当然シナリオの幅は狭められ、ライターは個性や実力を発揮することなど出来ません。
こんなテンプレに沿った内容のゲームをずっとプレイしていたら、当然飽きます。
もちろんエロゲはそんなゲームばかりではありませんが、昔に比べれば多様性が減り、どこかで見たようなキャラや展開ばかりで特徴的なゲームが生まれにくくなっているという印象を受けます。
ゲーム制作費の高額化
anond.hatelabo.jp
news.yahoo.co.jp
昔のエロゲは音声や主題歌やOPムービーなど無かったし、CGも640*480や800*600サイズだったので今ほど塗りの手間もかからなかったのですが、今はフルボイス、主題歌、OPムービー付きは当たり前。CGサイズもワイドになり1280*720、1920*1080とサイズアップし、CG1枚辺りの作業量やコストも増大。立ち絵を動かすスクリプトも複雑になり、ボリュームは増えるばかり。
ただでさえエロゲが売れなくなっているのにコストがどんどん増えていけば、エロゲ制作のリスクは高まる。結果、企業は確実に売り上げが見込める安易な作品ばかり作ることに……。
大手の衰退と人材の流出
Leaf、TYPE-MOON、Keyなど、かつてエロゲで一世を風靡した大手は、既にエロゲ業界からほぼ撤退し、現在は家庭用ゲームやソシャゲ、アニメなどに力を入れています。
1998年頃までは東のelf、西のアリスなどと呼ばれていたこの2社も今では……。アリスソフトの方はまだ頑張っていますが、残念ながらエロゲ業界を主導していた頃の勢いは既にありません。

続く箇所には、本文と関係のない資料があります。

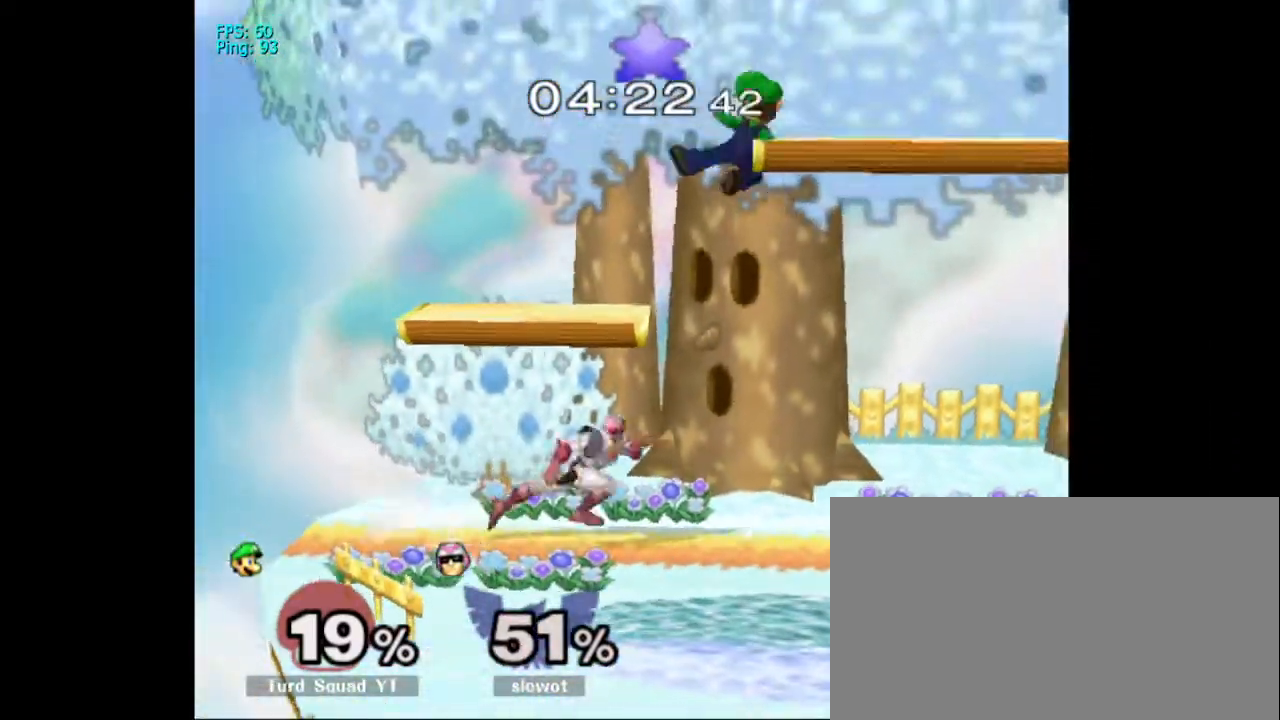
{"dt_ms": 500, "buttons": [], "left_stick": "center", "right_stick": "center", "events": [[100, "DPAD_UP", "up"], [100, "left_stick", "down"], [333, "left_stick", "center"], [400, "DPAD_UP", "down"], [467, "A", "up"], [467, "DPAD_UP", "up"]]}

また人材の流出も深刻で、虚淵玄、丸戸史明、田中ロミオ、麻枝准(敬称略)など、かつてエロゲのライターとして名を上げヒット作を生み出した人物は、軒並みラノベやアニメの脚本の執筆など他業界で活躍しています。
こうした流出に歯止めがかからず、かといって新規で有望なエロゲーブランドやライターさんが出てきたという話も聞かない。何とも深刻な状態です。
発売日延期やバグ、未完成品販売などが珍しくない業界体質
エロゲ業界というのは発売延期が日常茶飯事です。
1度や2度の延期ならともかく、3度、4度も珍しくなく、ソフトによっては10度以上延期されることも……。SNOW、LOVERS~恋に落ちたら…~、サクラノ詩あたりが有名ですが、これらはまだ発売されただけマシ。おまかせ!とらぶる天使に至っては、いまだに発売されていません。

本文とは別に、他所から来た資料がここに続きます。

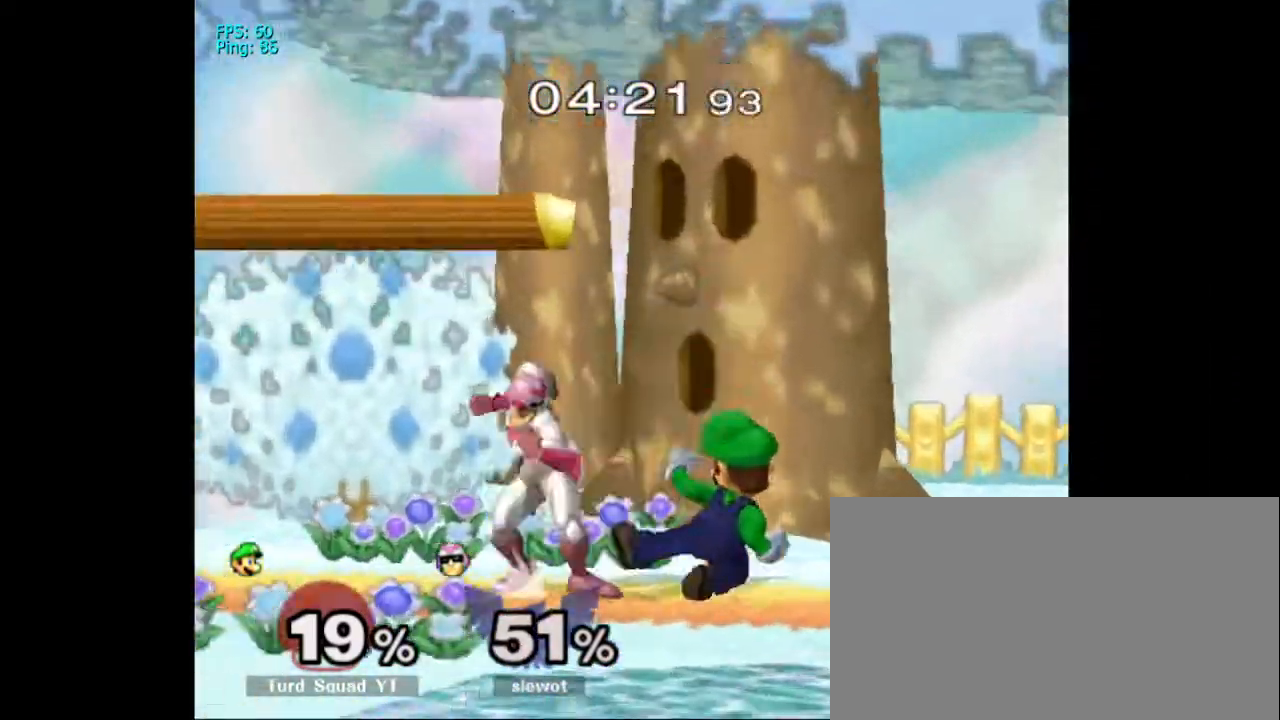
{"dt_ms": 1000, "buttons": [], "left_stick": "center", "right_stick": "center"}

また、ネットでのパッチ配布が容易という事情もあって、細かいバグや誤字、脱字などをパッチで修正するのも当たり前になっています。
悪質なバグとしては、みずいろのハードディスクが初期化されるバグ、おたく☆まっしぐらのパッチですら修正されないバグ、宇宙麻雀と呼ばれた『いただきじゃんがりあん』、『サマーデイズ』のギガパッチなどが有名でしょうか?
更に、定期的に未完成品が発売されたりもします。
『Dies irae』、『Garden』、『魔法少女アイ参』、『銃騎士 Cutie☆Bullet』など。
こういったいい加減なエロゲ業界の体質は昔からたびたびユーザーの間などで問題にされてきて、今ではだいぶ改善されましたが、まったく無くなったわけではありません。こんなことを繰り返してきたエロゲ業界が衰退するのは、ある意味必然と言えるでしょう。
割れの蔓延
www2.accsjp.or.jp
本来ならお金を出して購入しプレイするはずのゲームを無料でダウンロードしてプレイされたら、メーカーやブランドにとってはたまったものじゃありません。
漫画やラノベなども同じように被害に遭っていたようですが、それらと違いエロゲは単価が高いし購入ユーザーの数も全然違う(エロゲの方が規模が小さい)ので、特に被害が大きかったようです。
こうした違法ユーザーの現状に嫌気が差して業界を離れた経営者や、やる気を失ったクリエイターも少なくないと思われます。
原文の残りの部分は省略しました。